I wonder whether you did not tell your little girl beforehand that you were going to have a baby, and explain to her that you would need the extra help of another nurse. Your letter gives me the impression that you did not take the child into your confidence at all, and if this is so, this will contribute to her sense of bewilderment and anxiety. The unhappy incident with the stray cat will certainly have contributed to her sense of insecurity. Doubtless, many things are going on in her mind, wonderings and puzzlings, and fears about all these events which she cannot understand. If she could be straightforwardly jealous of the little baby brother, it is very probable that she would not have this wakefulness at night. She is struggling with intense feelings of rivalry and loss, and this trouble is keeping her awake.
I should suggest that you do talk to her more frankly and simply, and give her the sense that you let her share these important events. For the present, I should not try to break her need to have the comfort of her Daddy’s love. She will be able to do without his actual presence at night later on, when these acute feelings connected with the birth of the baby have more time to settle down. Every few months of further growth will make a difference to her feelings. A child under four is still in the most acute phase of emotional conflict. But by the time she is four and a half or five, she will be more settled, and more able to deal with her feelings without being kept awake at night. While she is in this crisis, however, it is best to recognise that she needs more special help. Having her Daddy’s love and comfort will not in itself do her the slightest harm, although of course it is inconvenient for him and for you. But just as in a physical illness we have to give not only special diet and special medicines, but special considerations in every way, so we need to do in a little child’s acute emotional crises.
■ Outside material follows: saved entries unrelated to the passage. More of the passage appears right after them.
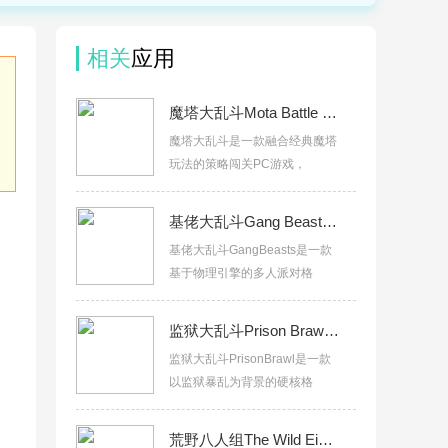
相关
应用
魔塔大乱斗Mota Battle Royale经典单机闯关v3.1绿色版
魔塔大乱斗是一款融合经典魔塔
玩法的策略闯关PC游戏，
基佬大乱斗Gang BeastsPC电脑版v1.2.0联机版
基佬大乱斗GangBeasts是一款
基于物理引擎的多人派对格
监狱大乱斗Prison Brawl中文版下载v2.5完整版
监狱大乱斗PrisonBrawl是一款
以监狱暴乱为背景的硬核格
荒野八人组The Wild Eight联机版v1.0.1 绿色版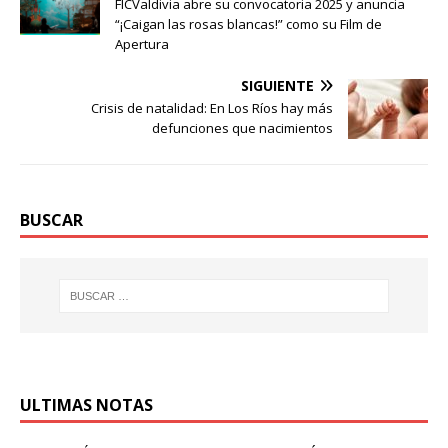
FICValdivia abre su convocatoria 2025 y anuncia
“¡Caigan las rosas blancas!” como su Film de
Apertura
SIGUIENTE
Crisis de natalidad: En Los Ríos hay más
defunciones que nacimientos
BUSCAR
ULTIMAS NOTAS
After the baby is weaned and the whole situation has settled down, you will gradually be able to get her to give up this dependence upon her Daddy. For example, you might very well be able to let her and the baby sleep in the same room. Many correspondents have told me how successful this plan has been with a little girl and a baby brother. The child’s maternal impulses are called out, and she feels so pleased and proud with the privilege of having the baby brother to sleep in her room that this supports her against feelings of rivalry and makes her far less dependent upon her father and mother. If you try too soon to wean her forcibly from her dependence upon her father, you are sure to fail, and to make everybody more miserable all round. If you recognise, however, that the situation is a temporary one, a specially acute crisis, in which the child needs special help, you will be able to help her out of this dependence presently with far less difficulty and worry for everybody. You would all gain from the settled nights, and you do not need to feel that the child will go on needing her Daddy in this way indefinitely. I should certainly suggest your continuing this method for the present, until the baby is weaned, and then try the plan of letting the little girl and the baby share a room, and letting her feel herself a privileged person in this way.